═══ THE RECORDS ═══

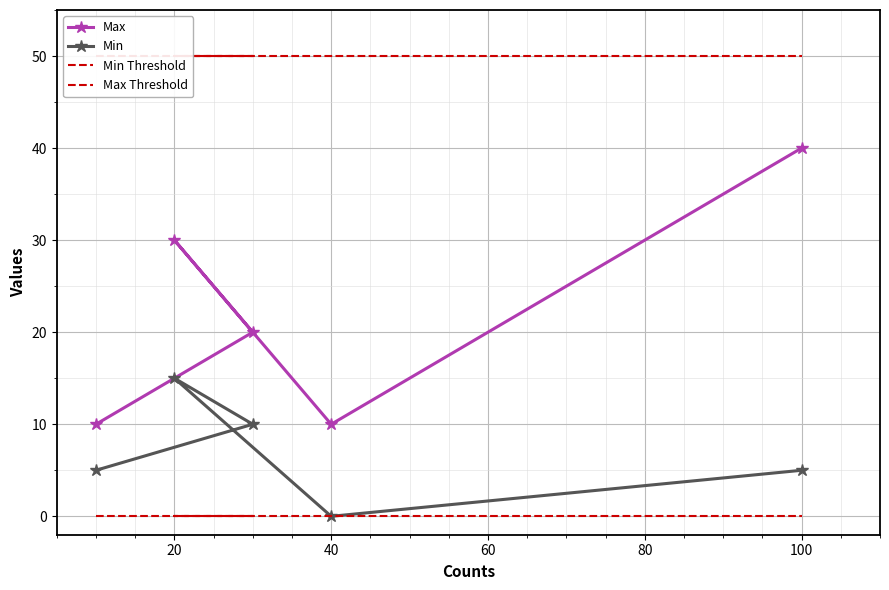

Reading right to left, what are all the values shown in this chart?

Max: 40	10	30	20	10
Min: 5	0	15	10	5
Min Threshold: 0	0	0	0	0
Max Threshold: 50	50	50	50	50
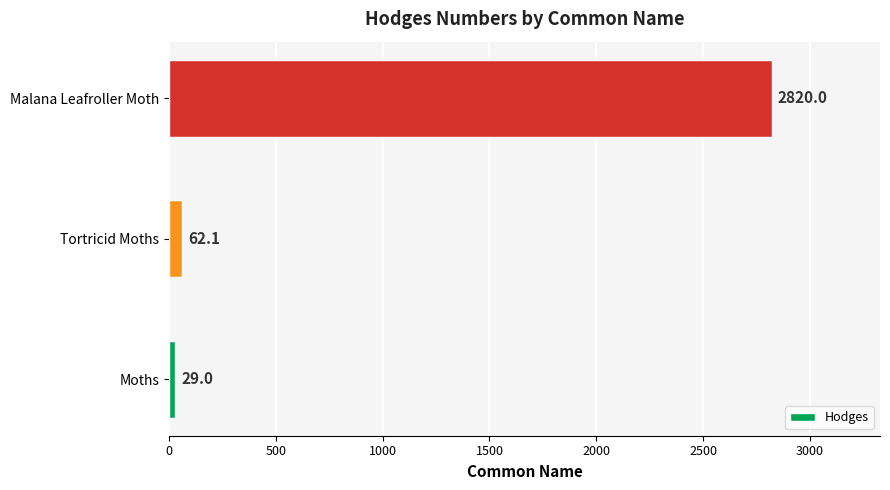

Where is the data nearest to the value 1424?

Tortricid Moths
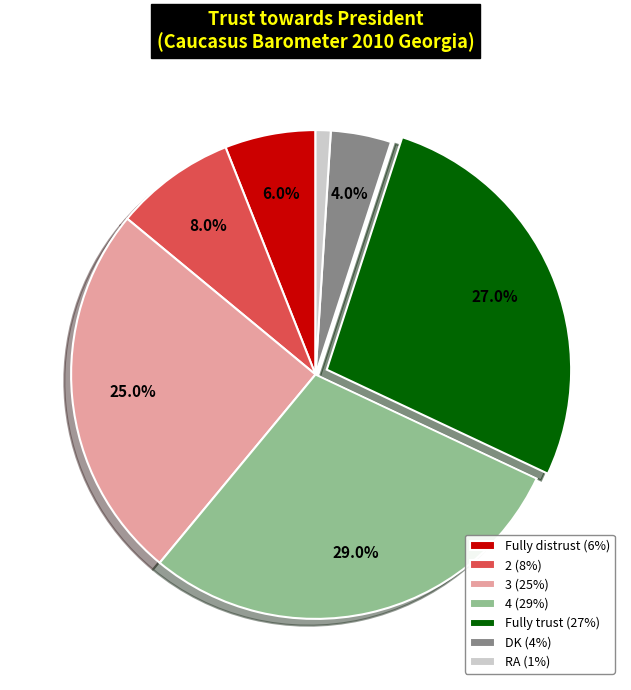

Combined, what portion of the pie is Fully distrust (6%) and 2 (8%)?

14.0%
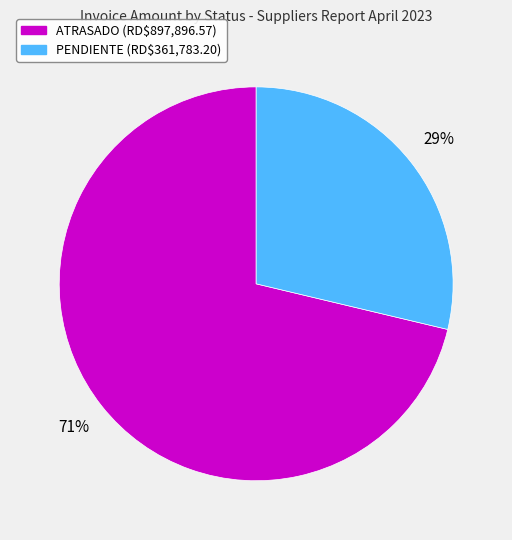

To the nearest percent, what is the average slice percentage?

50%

═══

▶ _REQUIREMENT_:
Convert every line of the items above into a JSON list of strings, one string per line, leaving out blank lines and the picture lines.

▶ _RESULT_:
[
  "Reading right to left, what are all the values shown in this chart?",
  "Max: 40\t10\t30\t20\t10",
  "Min: 5\t0\t15\t10\t5",
  "Min Threshold: 0\t0\t0\t0\t0",
  "Max Threshold: 50\t50\t50\t50\t50",
  "Where is the data nearest to the value 1424?",
  "Tortricid Moths",
  "Combined, what portion of the pie is Fully distrust (6%) and 2 (8%)?",
  "14.0%",
  "To the nearest percent, what is the average slice percentage?",
  "50%"
]